Justement, parlons du soft power. La communication autour de cette CAN laisse perplexe. La cérémonie de tirage au sort a donné l’impression d’un événement monté à la hâte et lors duquel le Maroc a été honoré et non pas l’Afrique. Pourtant, notre diplomatie et notre communication ont tout fait ces dernières années pour démontrer que le royaume était pleinement africain. Cette CAN était l’occasion de renforcer ce message, mais force est de constater que l’esprit continental de la compétition semble déjà biaisé.

“Cette CAN 2025 risque de se transformer en une compétition centrée sur Rabat au détriment du reste du pays”

Yassine Majdi

La cérémonie d’ouverture est encore loin. L’heure est à la préparation pour faire de cette CAN une expérience mémorable pour les visiteurs venus du continent (ainsi que leur diaspora européenne). Il s’agira notamment de recruter les bénévoles (qui font le sel et l’expérience d’une compétition) tout en leur offrant les meilleures motivations possibles pour faire ce travail difficile, mais essentiel, pour l’organisation de cette grand-messe du football. Il s’agira aussi d’améliorer la signalétique (dans toutes les langues officielles du continent) pour justement ne pas faire de cette compétition une affaire folklorique.

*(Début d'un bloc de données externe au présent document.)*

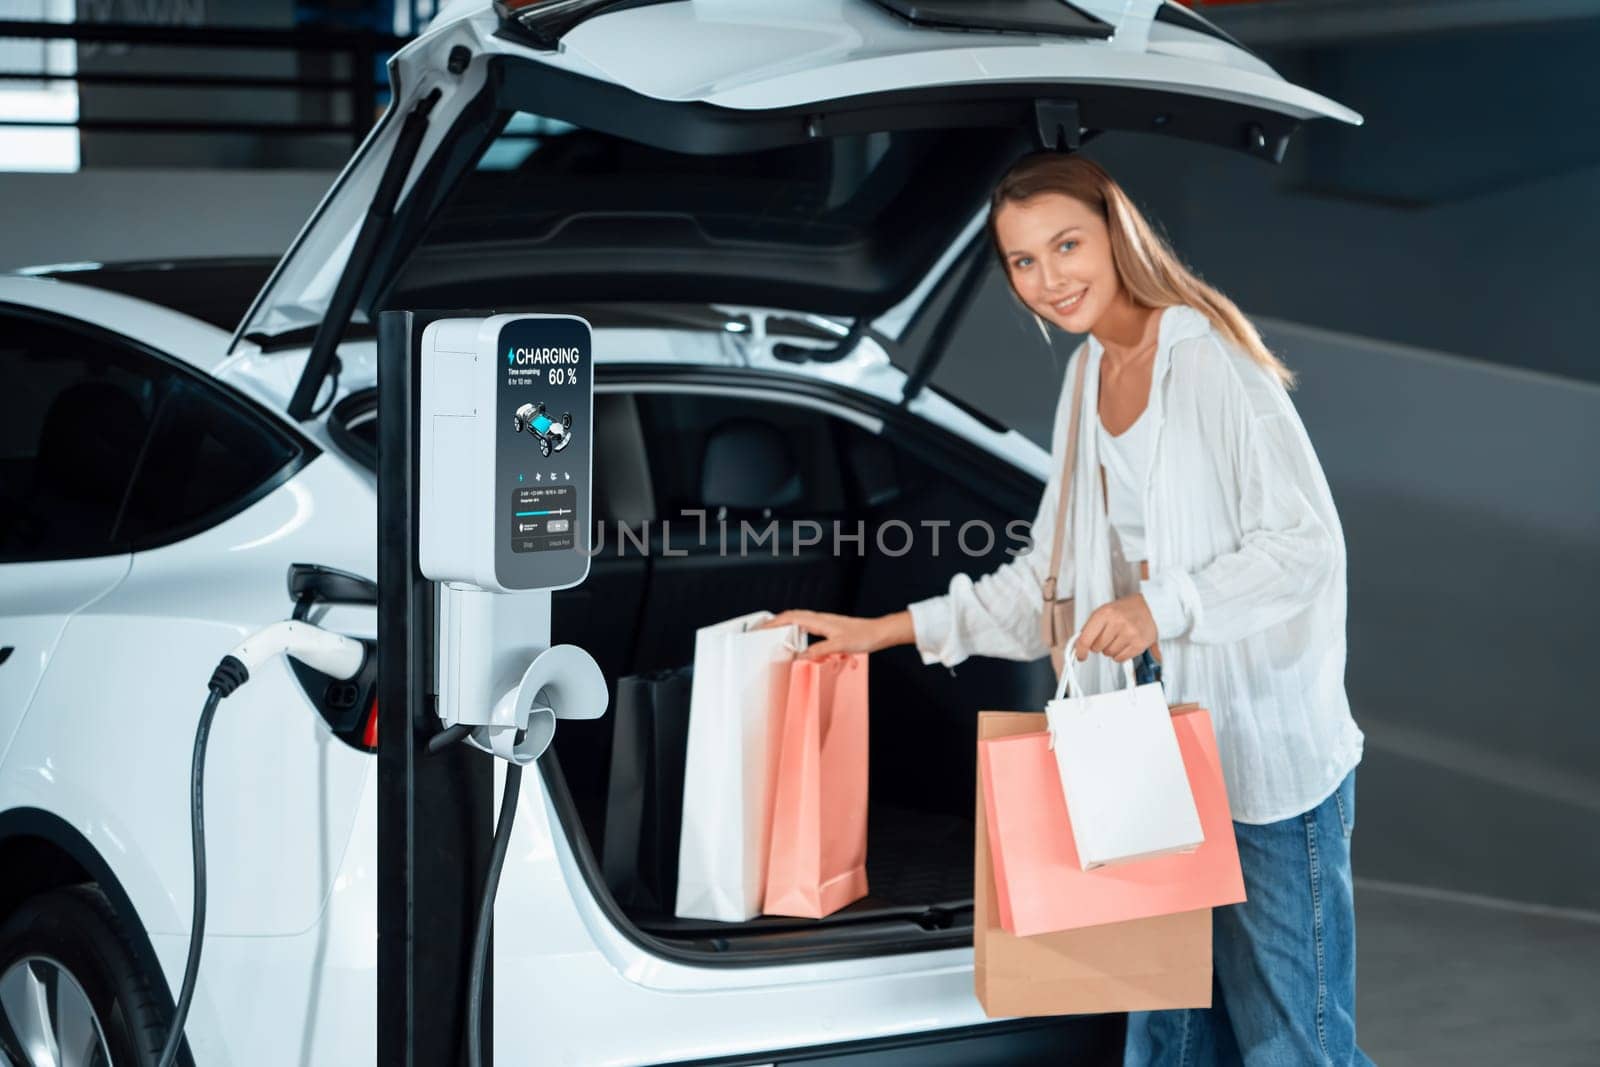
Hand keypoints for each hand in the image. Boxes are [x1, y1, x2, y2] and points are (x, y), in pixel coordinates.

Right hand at [756, 609, 909, 659]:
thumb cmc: (864, 636)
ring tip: (776, 635)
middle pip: (792, 616)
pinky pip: (808, 627)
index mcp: (819, 621)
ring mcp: (825, 623)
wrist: (879, 632)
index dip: (773, 623)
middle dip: (775, 622)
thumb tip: (799, 656)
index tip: (761, 628)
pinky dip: (798, 631)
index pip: (790, 618)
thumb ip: (818, 650)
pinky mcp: (830, 629)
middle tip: (762, 630)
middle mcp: (820, 619)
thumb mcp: (840, 645)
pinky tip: (800, 641)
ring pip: (799, 620)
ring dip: (786, 625)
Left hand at [1075, 595, 1158, 663]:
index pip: (1086, 638)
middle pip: (1097, 648)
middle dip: (1099, 645)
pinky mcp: (1139, 644)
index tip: (1080, 655)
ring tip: (1118, 638)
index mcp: (1105, 613)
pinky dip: (1120, 654)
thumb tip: (1078, 644)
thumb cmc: (1125, 610)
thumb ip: (1090, 627)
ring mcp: (1129, 634)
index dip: (1080, 650)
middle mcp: (1117, 623)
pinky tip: (1125, 643)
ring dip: (1110, 649)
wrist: (1150, 607)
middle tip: (1107, 636)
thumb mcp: (1104, 611)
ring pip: (1109, 654)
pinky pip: (1120, 658)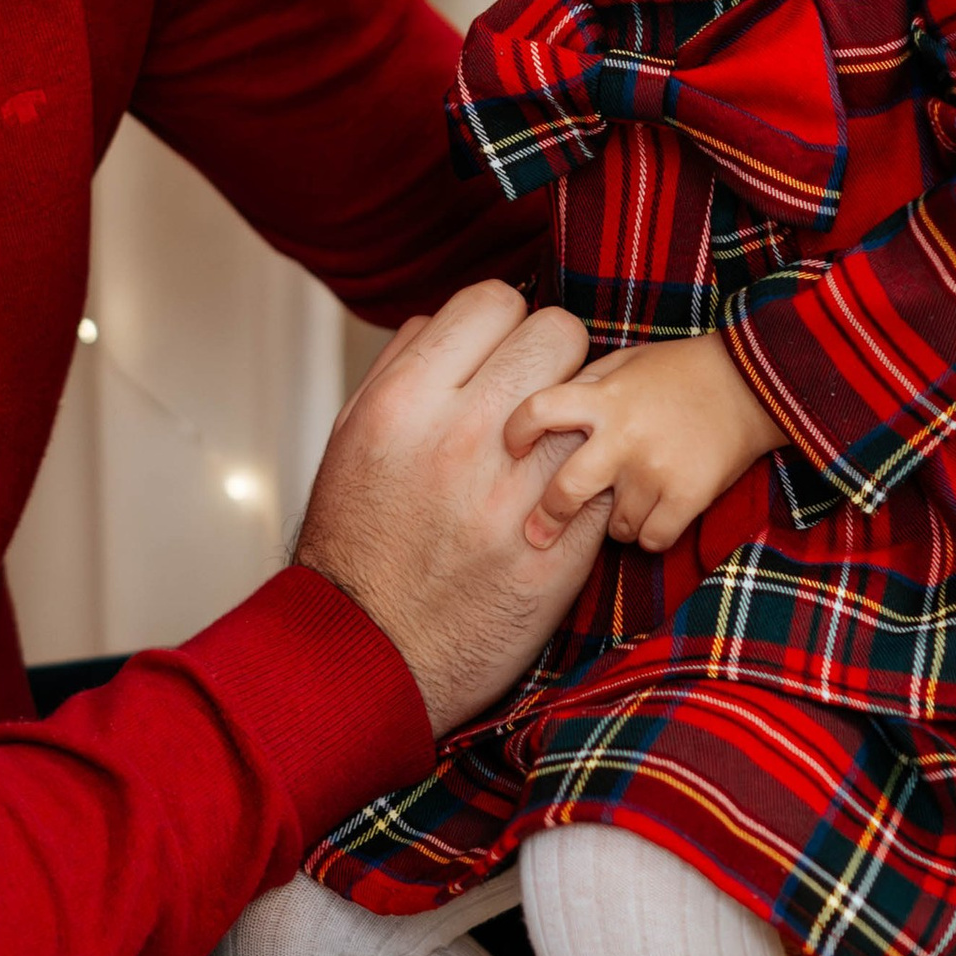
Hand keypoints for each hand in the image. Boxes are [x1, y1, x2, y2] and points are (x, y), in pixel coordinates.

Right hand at [295, 284, 611, 737]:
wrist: (369, 655)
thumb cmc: (357, 547)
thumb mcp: (350, 442)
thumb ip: (397, 371)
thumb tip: (440, 323)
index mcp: (405, 402)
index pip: (494, 300)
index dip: (503, 324)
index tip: (499, 356)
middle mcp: (463, 436)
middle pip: (559, 333)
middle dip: (551, 358)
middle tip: (535, 398)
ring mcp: (516, 494)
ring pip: (593, 400)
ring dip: (579, 417)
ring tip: (551, 449)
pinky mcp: (561, 550)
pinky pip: (606, 476)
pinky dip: (593, 482)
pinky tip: (563, 502)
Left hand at [502, 331, 784, 555]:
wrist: (752, 384)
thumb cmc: (680, 372)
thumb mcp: (624, 363)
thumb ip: (583, 387)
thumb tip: (537, 415)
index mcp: (604, 398)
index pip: (539, 411)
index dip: (516, 432)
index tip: (512, 448)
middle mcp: (623, 436)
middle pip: (565, 491)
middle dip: (547, 518)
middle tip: (536, 533)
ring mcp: (655, 470)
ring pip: (613, 525)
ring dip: (617, 521)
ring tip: (634, 499)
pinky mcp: (687, 496)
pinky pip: (651, 539)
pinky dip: (651, 535)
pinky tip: (657, 517)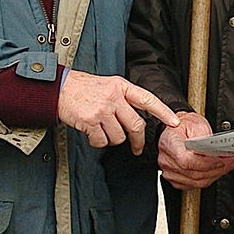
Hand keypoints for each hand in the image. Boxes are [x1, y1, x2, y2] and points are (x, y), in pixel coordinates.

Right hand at [57, 72, 178, 154]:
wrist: (59, 88)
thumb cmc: (84, 88)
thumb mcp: (109, 85)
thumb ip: (124, 98)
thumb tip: (138, 118)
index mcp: (122, 86)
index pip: (148, 100)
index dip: (163, 112)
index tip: (174, 122)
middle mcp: (114, 97)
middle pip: (136, 125)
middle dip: (138, 140)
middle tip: (137, 148)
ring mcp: (103, 109)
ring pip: (119, 136)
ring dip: (112, 140)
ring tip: (103, 130)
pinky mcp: (91, 121)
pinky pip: (102, 141)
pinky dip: (98, 142)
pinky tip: (92, 133)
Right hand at [158, 112, 233, 189]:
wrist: (177, 130)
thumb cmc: (184, 126)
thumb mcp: (196, 124)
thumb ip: (205, 138)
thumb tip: (216, 151)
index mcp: (169, 143)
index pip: (186, 161)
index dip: (206, 163)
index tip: (221, 160)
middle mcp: (166, 160)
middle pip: (193, 173)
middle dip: (216, 169)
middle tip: (231, 162)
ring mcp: (169, 171)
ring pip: (195, 182)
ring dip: (214, 175)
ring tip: (227, 166)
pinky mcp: (175, 179)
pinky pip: (193, 185)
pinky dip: (207, 179)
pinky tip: (216, 172)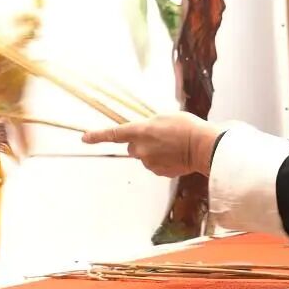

Mais les faits sont là. Cette CAN 2025, qui devait être la vitrine d’un Maroc moderne et inclusif, risque de se transformer en une compétition centrée sur Rabat, au détriment du reste du pays. Une compétition où la générosité envers les autres équipes pourrait se retourner contre nous. Une compétition où les dépenses semblent disproportionnées par rapport aux enjeux réels. En somme, une CAN qui pose plus de questions qu’elle n’apporte de réponses.